Relationship to OpenHands, smolagents, and LangGraph

  • OpenHands: we keep the Action / Observation / EventStream design wholesale, and wrap errors as observations so an exception never escapes the loop.
  • smolagents: the decorator-first ergonomics come from here, but we do not adopt the CodeAgent approach of executing LLM-written code directly. We use explicit dispatch instead.
  • LangGraph: we skip the graph compilation step, but we keep the replay promise at the core. Inspector(stream).replay() reconstructs the full history at any point.

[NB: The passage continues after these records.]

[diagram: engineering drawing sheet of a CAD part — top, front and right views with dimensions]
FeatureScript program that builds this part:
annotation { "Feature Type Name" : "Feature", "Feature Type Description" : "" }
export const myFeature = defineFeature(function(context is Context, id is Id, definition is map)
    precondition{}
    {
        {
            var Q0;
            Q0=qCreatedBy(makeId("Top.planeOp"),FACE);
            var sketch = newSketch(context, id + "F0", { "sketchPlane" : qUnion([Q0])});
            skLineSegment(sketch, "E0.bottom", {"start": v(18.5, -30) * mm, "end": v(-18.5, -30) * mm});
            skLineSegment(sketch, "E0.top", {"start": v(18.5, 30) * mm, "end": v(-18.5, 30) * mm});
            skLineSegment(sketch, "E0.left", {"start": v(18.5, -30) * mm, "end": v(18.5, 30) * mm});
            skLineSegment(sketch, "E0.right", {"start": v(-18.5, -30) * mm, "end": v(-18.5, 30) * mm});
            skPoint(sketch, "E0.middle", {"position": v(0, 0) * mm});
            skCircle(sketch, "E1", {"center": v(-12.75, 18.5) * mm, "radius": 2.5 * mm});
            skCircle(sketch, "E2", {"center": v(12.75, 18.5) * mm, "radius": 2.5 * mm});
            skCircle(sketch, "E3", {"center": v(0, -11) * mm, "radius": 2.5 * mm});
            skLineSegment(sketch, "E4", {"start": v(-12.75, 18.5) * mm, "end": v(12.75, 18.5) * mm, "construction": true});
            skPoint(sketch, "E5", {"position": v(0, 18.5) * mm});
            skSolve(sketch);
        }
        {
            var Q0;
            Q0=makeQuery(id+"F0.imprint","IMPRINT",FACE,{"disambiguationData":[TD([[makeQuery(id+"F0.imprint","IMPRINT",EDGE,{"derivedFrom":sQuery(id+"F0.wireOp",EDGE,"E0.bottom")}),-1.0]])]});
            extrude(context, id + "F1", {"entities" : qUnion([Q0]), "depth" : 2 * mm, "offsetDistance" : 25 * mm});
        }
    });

The core runtime is under 800 lines of Python with no extra runtime dependencies, so it drops straight into a notebook with a single pip install.

Documentation Map

  • overview.md (this page): the four-layer architecture, the two protocol kinds plus hook helpers and workflow building blocks, and the comparison to related projects.
  • quickstart.md: from import to your first agent run in about 30 seconds.
  • protocols/{skill,analyzer,validator,memory,debug}.md: three entry-point examples and common pitfalls for the two protocol kinds (skill / memory) and the hook helpers (analyzer / validator); composition templates live in the cantus.workflows building blocks.
  • core/{agent,event-stream,inspector}.md: the internal data structures of the runtime.
  • cookbook/{patterns,errors,tips}.md: common combinations and troubleshooting.
  • llms-txt.md: what docs/llms.txt is, why it exists, and how to use it as a teacher-side feasibility test.